Overlapping spots in arrays

If the diameter of printed spots is too large relative to their spacing, overlapping will interfere with analysis of the array images. This problem can be resolved by using a smaller number of pin touches/depositions, diluting samples with additional lysate before printing, or reprinting arrays with a larger spacing between spots.

Improper alignment of print head

Improper alignment of the print head for a contact arrayer can cause less lysate than expected to be spotted on arrays (if the head is too high), or damage the arraying surface causing misformed spots (if the height is too low). If either issue is suspected the alignment of the print head should be recalibrated as specified by the manufacturer of the instrument.

Weak antibody staining on arrays

When low signal is observed when scanning one or more of the arrays in an experiment, the first step to take should be increasing the intensity settings on the scanner. If this does not improve the signal, it may be necessary to optimize the primary and secondary antibody concentrations to improve the staining. In the case the low signal is observed for multiple arrays using different antibodies, it may be necessary to increase the amount of protein in each array spot. This can be achieved by using a higher number of depositions when printing, or preparation of lysates using a larger starting number of cells in each well.

High array background staining

In the case of high background staining on arrays, it may be necessary to further optimize the blocking and washing procedures, or adjust the concentrations of antibodies used.

Saturated fluorescent signal

If any array spots show saturated pixels in either the 700 or 800 nm fluorescence channels (saturated pixels are colored white on many instruments), the arrays should be to rescanned using lower intensity settings until there is no longer saturation.
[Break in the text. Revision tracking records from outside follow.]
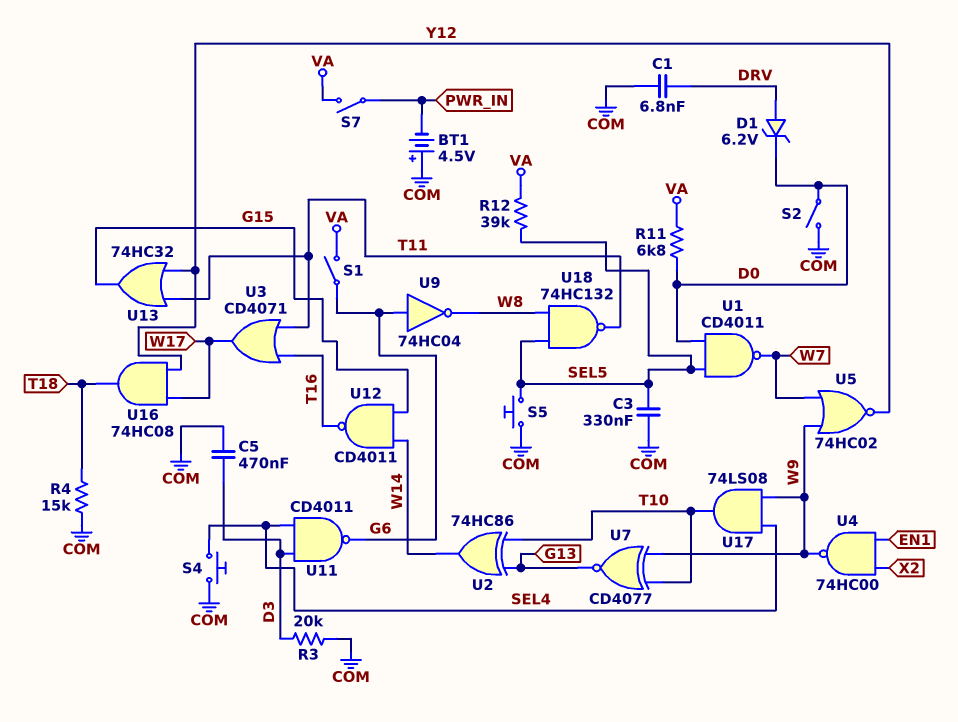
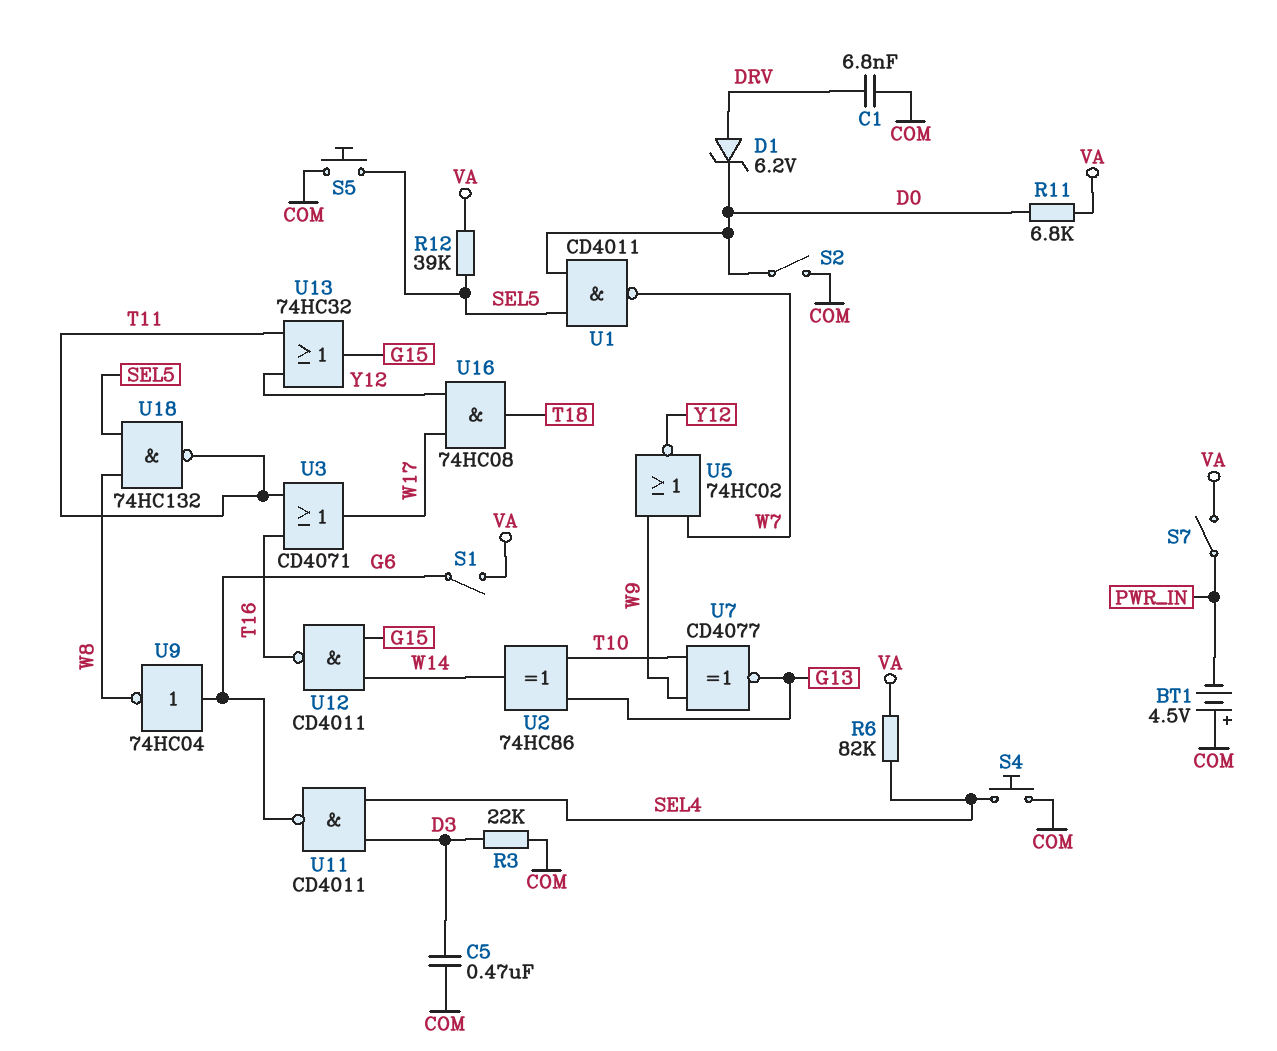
C3: 330nF (COM, SEL5) -> none
R3: 20k (COM, D3) -> 22k (COM, D3)
R4: 15k (COM, T18) -> none
R6: none -> 82k (SEL4, VA)
U4: NAND 74HC00 (in EN1, in X2, out W9) -> none
U17: AND 74LS08 (in SEL4, in W9, out T10) -> none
In some cases it may be necessary to use a lower concentration of labeled secondary antibody and/or primary antibody.

Errors in image analysis

Occasionally the algorithms used by array analysis software will incorrectly assign individual spots or entire regions of the array, leading to bad data points or systematic errors in the data. Errors in the image analysis process are more likely in cases of high background, overlapping spots, or irregularities in the arraying pattern. If these are observed, it will be necessary to optimize parameters in the algorithm used to detect spots and the array pattern. In the case that only a few spots are incorrectly assigned in an area, it may be possible to manually correct these using the analysis software.

Anticipated Results

The protocols described in this unit will produce a set of protein and post-translational state measurements, as illustrated in Figure 3 for phosphorylated ERK and S6 ribosomal protein in RVH-421 cells treated with PLX-4032.
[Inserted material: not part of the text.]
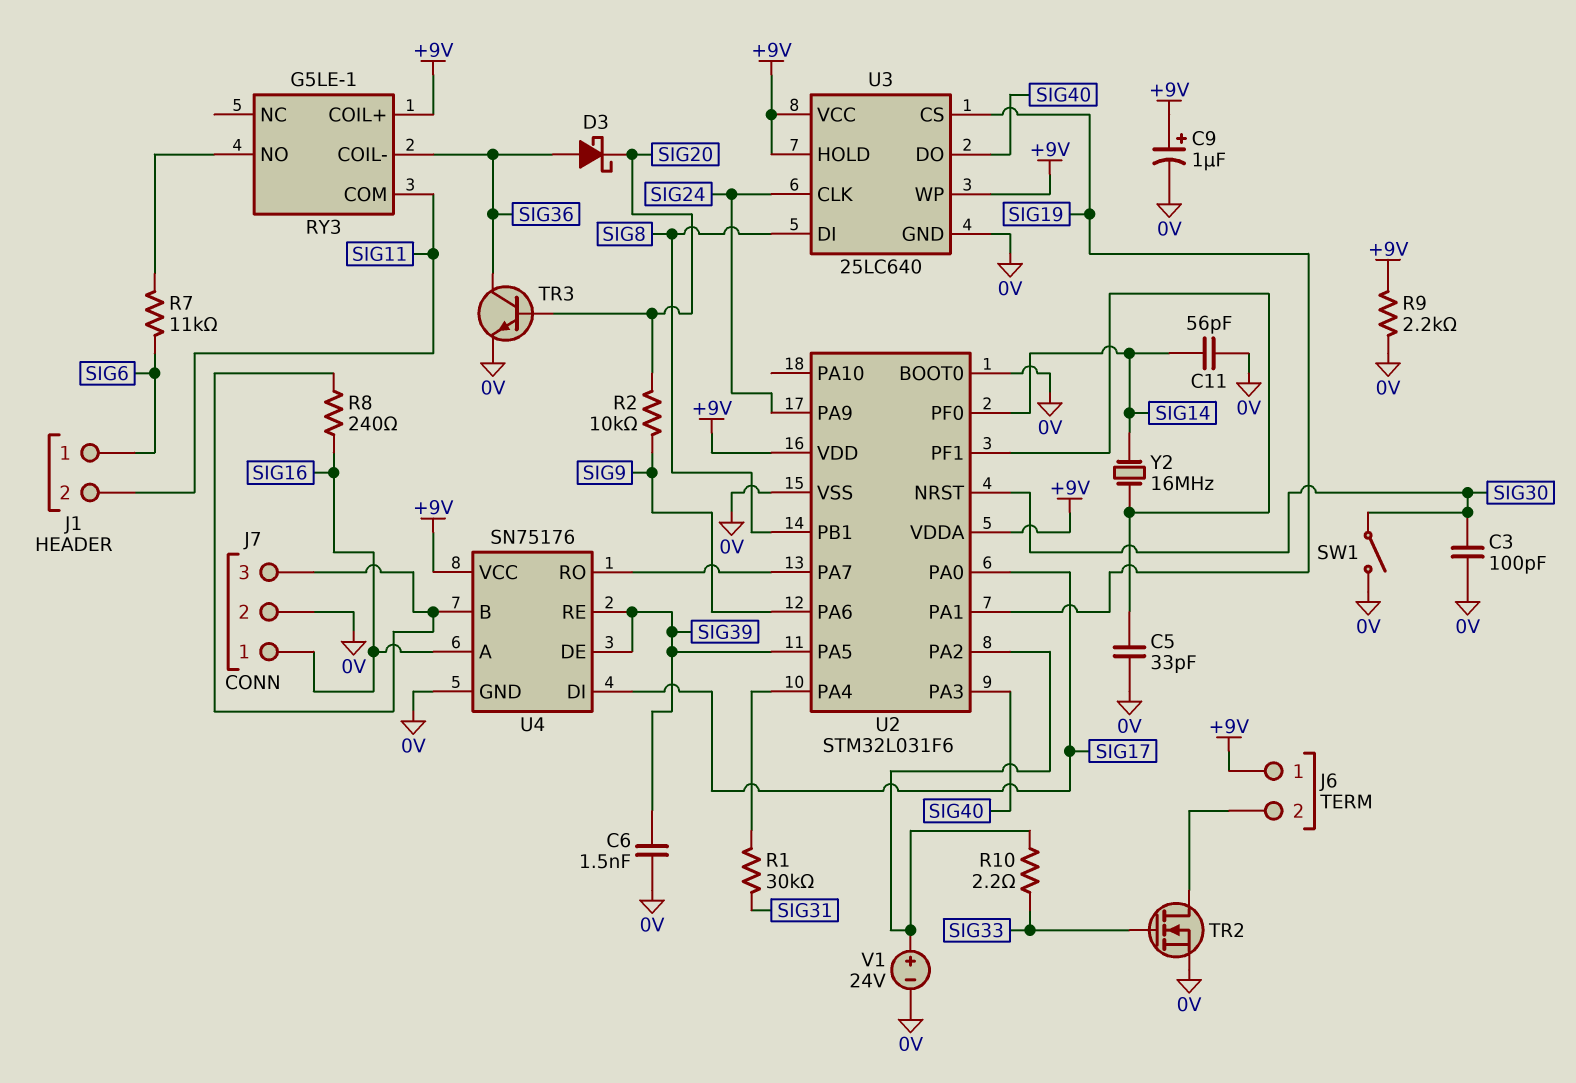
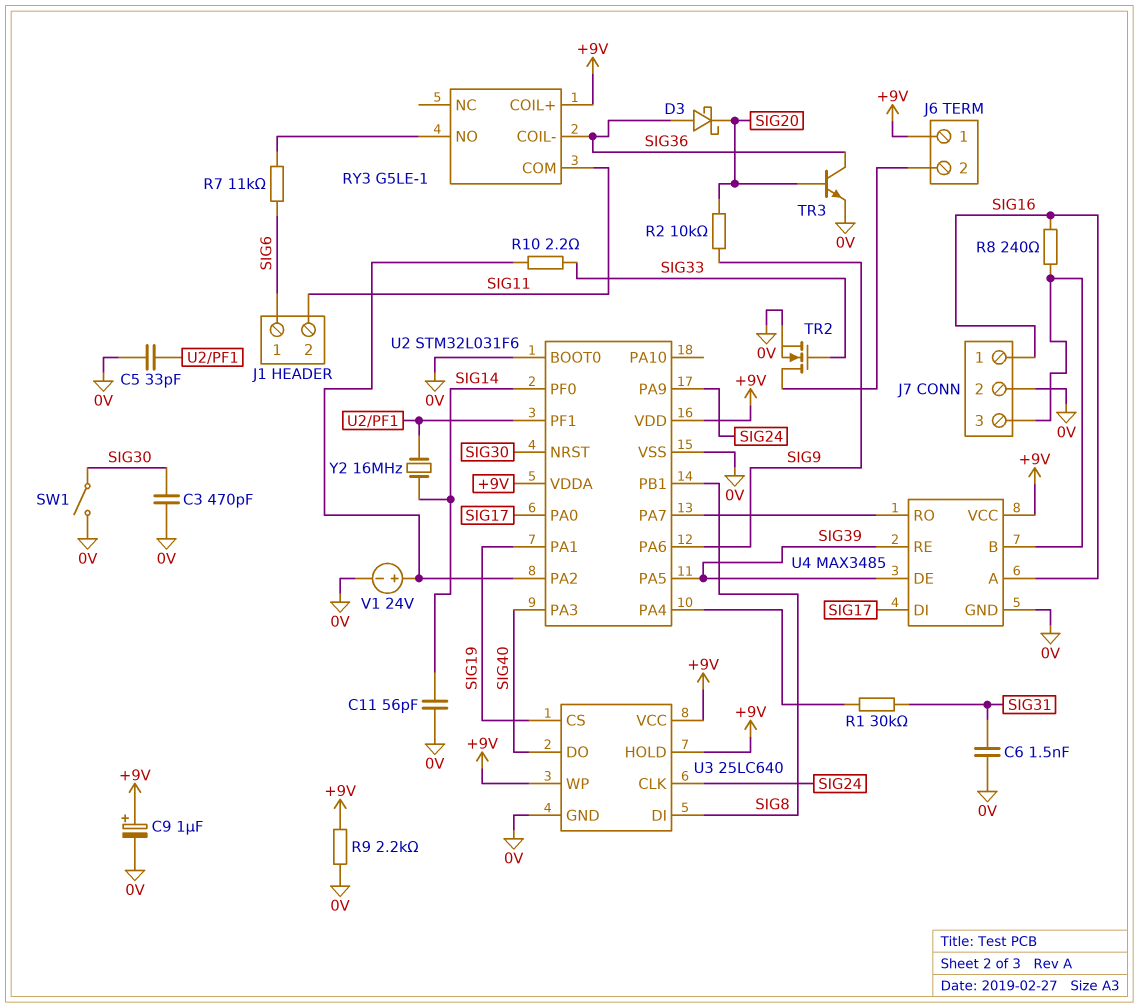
C3: 100pF (0V, SIG30) -> 470pF (0V, SIG30)
C6: 1.5nF (0V, SIG39) -> 1.5nF (0V, SIG31)
U4: SN75176 -> MAX3485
Figure 3. Representative RPPA data for RVH-421 Melanoma Cells Treated With PLX-4032.

a. RPPA dose response curve of phosphorylated ERK at 10 hrs post-treatment with increasing doses of the BRAF kinase inhibitor PLX-4032, as determined by the fluorescence intensity ratio of the 800 nm channel (used for the anti-pERK primary antibody) and the 700 nm channel (used for the anti-beta-actin primary antibody).

b. RPPA dose response curve of phosphorylated S6 at 24 hrs post-treatment with increasing doses of the BRAF kinase inhibitor PLX-4032, as determined by the fluorescence intensity ratio of the 800 nm channel (used for the anti-pS6 primary antibody) and the 700 nm channel (used for the anti-beta-actin primary antibody).

Time Considerations

Once all of the necessary reagents are in hand, the procedures described in this unit can be completed in approximately two standard work weeks: the first week to seed cells, treat with compounds, prepare lysates, and print arrays; and the second week to wash, probe, and scan arrays followed by analysis of the images. In practice, the length of time required to complete an RPPA experiment will depend on the scope of the data set, the time points for which data is collected, the number of protein levels and PTM states measured, and the type of data analysis required.